Скажут — мое предположение не только не разрешает трудности постижения Плотина, но, наоборот, как бы подчеркивает невозможность какого бы то ни было разрешения. Плотин мог писать то, что он писал, только в том случае, если он не перечитывал написанного им, — но как же тогда быть нам, его отдаленным читателям? Ведь чтоб узнать мысль Плотина — приходится изучать его писания, т. е. перечитывать их не раз и не два — а очень много раз, и искать у него как раз той определенности, которой он всячески старался избегать. Иначе выражаясь, изучать Плотина — значит убивать его. Но не изучать — значит отказаться от него. Что же делать, как выйти из создавшегося бессмысленного положения? По-видимому, выход только один — тот, который нашел сам Плотин: хоть у нас глаза здоровые, нужно читать, но нельзя перечитывать его сочинения. Т. е. не нужно искать у него единства мысли. Не нужно искать и убедительности, доказательности. Нужно сказать себе, что все «доказательства», приводимые им в его писаниях, только неизбежная дань школьной традиции.
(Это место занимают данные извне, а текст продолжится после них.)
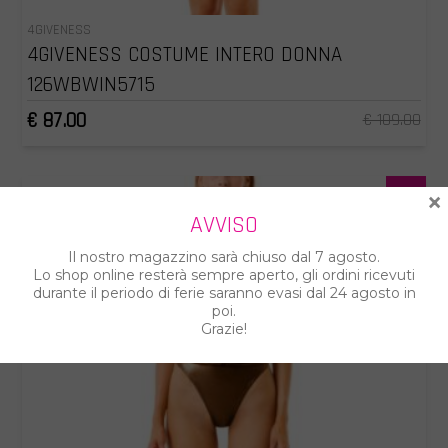
4GIVENESS
4GIVENESS COSTUME INTERO DONNA
126WBWIN5715
€ 87.00
€ 109.00
%
×
AVVISO
Il nostro magazzino sarà chiuso dal 7 agosto.
Lo shop online resterà sempre aperto, gli ordini ricevuti
durante il periodo di ferie saranno evasi dal 24 agosto in
poi.
Grazie!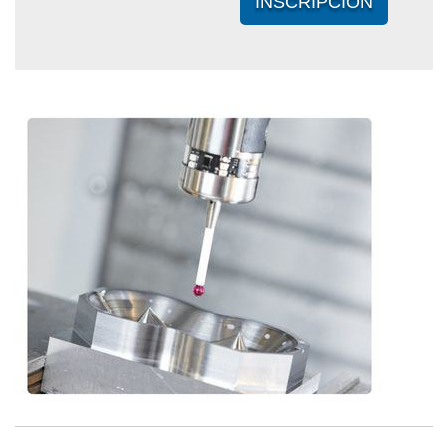
INSCRIPCIÓN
Плотин был «профессором», Плотин был «писателем» и, стало быть, этим самым обязывался говорить только то, что может быть и должно быть признано всеми, кто у него учится, т. е. слушает его или читает его книги. И Плотин был великим философом — стало быть, тоже, мысль его должна через века и даже тысячелетия сохранить свою силу и принуждать всех к покорности. В этом, только в этом — т. е. в силе и способности принудить, подчинить, покорить себе, все ви дят основной признак истинной мысли. Оттого всякая мысль ищет и добивается определенности. Ибо подчиниться можно только строгим и определенным требованиям; и наоборот — там, где нет точности и определенности, там не может быть речи о принуждении, там начинается то царство свободы, которое уже совсем не отличается от ненавистного людям произвола. Там нет уже никакой надобности перечитывать однажды написанное, ибо там нет тоже никакой надобности не только других, но и самого себя принуждать повторять то, что было уже однажды сказано, и сглаживать «противоречия» в своих высказываниях. Там «знание», т. е. επιστήμη, - есть λόγος, а λόγος — есть та предательская множественность, которая преследовала Плотина во всю его жизнь.